James Bond is not a spy, but a highly skilled mercenary that the British agencies can call in when conventional spying methods have all failed. He’s their last resort. He’s the bull in the china shop who wrecks everything indiscreetly and indiscriminately, but does it all with the posh, debonair refinement of a rakish English gentleman-playboy. James Bond is not a spy, he’s an intelligence asset who deliberately uses Overt methods when Covert methods are deemed no longer viable.

 
kellycriterion

People bring up James Bond, but that's not really what this is. James Bond is the consummate anti-spy. Spies are supposed to be secret. James Bond is conspicuously  working in intelligence. Spies are supposed to be honeypotting other people. James Bond has sex with the femme fatale and comes out on top anyway. Spies generally are there to collect information covertly. James Bond is a hired gun who kills and causes enormous collateral damage and loss of human life.

James Bond is not a spy, but a highly skilled mercenary that the British agencies can call in when conventional spying methods have all failed. He's their last resort. He's the bull in the china shop who wrecks everything indiscreetly and indiscriminately, but does it all with the posh, debonair refinement of a rakish English gentleman-playboy. James Bond is not a spy, he's an intelligence asset who deliberately uses Overt methods when Covert methods are deemed no longer viable.

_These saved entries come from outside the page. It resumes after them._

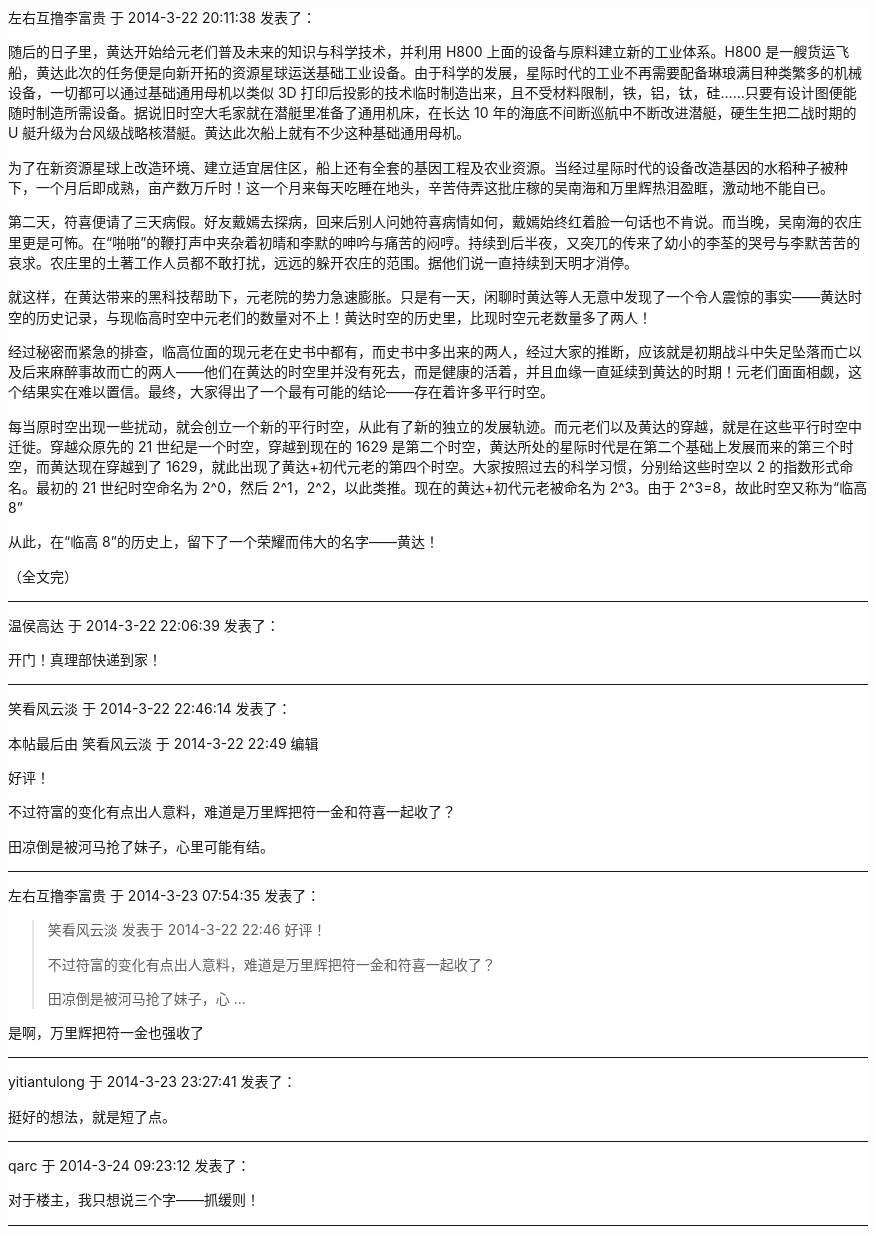 左右互撸李富贵 于 2014-3-22 20:11:38 发表了：

随后的日子里，黄达开始给元老们普及未来的知识与科学技术，并利用 H800 上面的设备与原料建立新的工业体系。H800 是一艘货运飞船，黄达此次的任务便是向新开拓的资源星球运送基础工业设备。由于科学的发展，星际时代的工业不再需要配备琳琅满目种类繁多的机械设备，一切都可以通过基础通用母机以类似 3D 打印后投影的技术临时制造出来，且不受材料限制，铁，铝，钛，硅……只要有设计图便能随时制造所需设备。据说旧时空大毛家就在潜艇里准备了通用机床，在长达 10 年的海底不间断巡航中不断改进潜艇，硬生生把二战时期的 U 艇升级为台风级战略核潜艇。黄达此次船上就有不少这种基础通用母机。

为了在新资源星球上改造环境、建立适宜居住区，船上还有全套的基因工程及农业资源。当经过星际时代的设备改造基因的水稻种子被种下，一个月后即成熟，亩产数万斤时！这一个月来每天吃睡在地头，辛苦侍弄这批庄稼的吴南海和万里辉热泪盈眶，激动地不能自已。

第二天，符喜便请了三天病假。好友戴嫣去探病，回来后别人问她符喜病情如何，戴嫣始终红着脸一句话也不肯说。而当晚，吴南海的农庄里更是可怖。在“啪啪”的鞭打声中夹杂着初晴和李默的呻吟与痛苦的闷哼。持续到后半夜，又突兀的传来了幼小的李荃的哭号与李默苦苦的哀求。农庄里的土著工作人员都不敢打扰，远远的躲开农庄的范围。据他们说一直持续到天明才消停。

就这样，在黄达带来的黑科技帮助下，元老院的势力急速膨胀。只是有一天，闲聊时黄达等人无意中发现了一个令人震惊的事实——黄达时空的历史记录，与现临高时空中元老们的数量对不上！黄达时空的历史里，比现时空元老数量多了两人！

经过秘密而紧急的排查，临高位面的现元老在史书中都有，而史书中多出来的两人，经过大家的推断，应该就是初期战斗中失足坠落而亡以及后来麻醉事故而亡的两人——他们在黄达的时空里并没有死去，而是健康的活着，并且血缘一直延续到黄达的时期！元老们面面相觑，这个结果实在难以置信。最终，大家得出了一个最有可能的结论——存在着许多平行时空。

每当原时空出现一些扰动，就会创立一个新的平行时空，从此有了新的独立的发展轨迹。而元老们以及黄达的穿越，就是在这些平行时空中迁徙。穿越众原先的 21 世纪是一个时空，穿越到现在的 1629 是第二个时空，黄达所处的星际时代是在第二个基础上发展而来的第三个时空，而黄达现在穿越到了 1629，就此出现了黄达+初代元老的第四个时空。大家按照过去的科学习惯，分别给这些时空以 2 的指数形式命名。最初的 21 世纪时空命名为 2^0，然后 2^1，2^2，以此类推。现在的黄达+初代元老被命名为 2^3。由于 2^3=8，故此时空又称为“临高 8”

从此，在“临高 8”的历史上，留下了一个荣耀而伟大的名字——黄达！

（全文完）

---

温侯高达 于 2014-3-22 22:06:39 发表了：

开门！真理部快递到家！

---

笑看风云淡 于 2014-3-22 22:46:14 发表了：

本帖最后由 笑看风云淡 于 2014-3-22 22:49 编辑

好评！

不过符富的变化有点出人意料，难道是万里辉把符一金和符喜一起收了？

田凉倒是被河马抢了妹子，心里可能有结。

---

左右互撸李富贵 于 2014-3-23 07:54:35 发表了：

> 笑看风云淡 发表于 2014-3-22 22:46 好评！
>
> 不过符富的变化有点出人意料，难道是万里辉把符一金和符喜一起收了？
>
> 田凉倒是被河马抢了妹子，心 ...

是啊，万里辉把符一金也强收了

---

yitiantulong 于 2014-3-23 23:27:41 发表了：

挺好的想法，就是短了点。

---

qarc 于 2014-3-24 09:23:12 发表了：

对于楼主，我只想说三个字——抓缓则！

---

I really like this analysis you have done on James Bond.  Yes, it is true what he is.  The government does have a militaristic style-type division that goes on when methods have failed to clean things up.  It could make sense, but in general, spies typically are those you would not even suspect of being.  They'd need access to, or have connections to works that is of interests to the state.  There is a documentary on Netflix that showcases Spies, and I think a movie by the name of Tinker is also to an accurate portrayal of a spy.  

 

1) Languages (the more, the better)
2) Have lived in many different countries
3) Have established a life in various places / learning a different culture / knowledge of different circumstances

The vast majority of bankers I have met do not meet this profile. Most only speak one language, maybe a second one. The majority of banks are in a select few cities that are similar (Western culture, Christian societies, similar languages, ..). Also, most of these locations are friendly nations to the US / each other. I somehow doubt that most Western bankers could pull any of this off in Russia or China.
Intelligence officers themselves are also not "spies", on NOC assignments they handle assets to obtain information, influence decisions or similar scenarios.
The lifestyle is very demanding/challenging and requires a certain set of character traits. Looking at most threads on WSO, there is little hope anyone would join.

It also requires a personal background that allows a person to become eligible to work in this field. So no international students looking for a visa, no foreign liaisons to certain regimes, unquestionable loyalty, (..), no drugs, no DUIs,  - looking at the posts on here.. most bankers wouldn't qualify. (small indiscretions are permitted, but not desired as they go towards character/fitness)

Pay is very little and they are often in high-cost locations and they are taxed just like anyone else. So not anything a banker would do. Prestige is also not a given, since you can't brag about what you are doing. You can't wear any corporate swag at the local gym.
And, unsurprisingly, there is no bonus. What banker would want to work without a bonus?

 

At the end of the day, intelligence is just a fancy (and some say egotistical) way of saying useful information.  If some organization wanted a clear picture of what was going on in the world, they would obviously utilize people of all walks of life and expertise.  Put two people on the same street corner with different professions, and imagine how different their one pager will be on what they observed there that day.  

I have no doubt that any remotely competent intelligence service utilizes people with banking expertise, knowledge, contacts, etc to fill in that piece of the puzzle for them.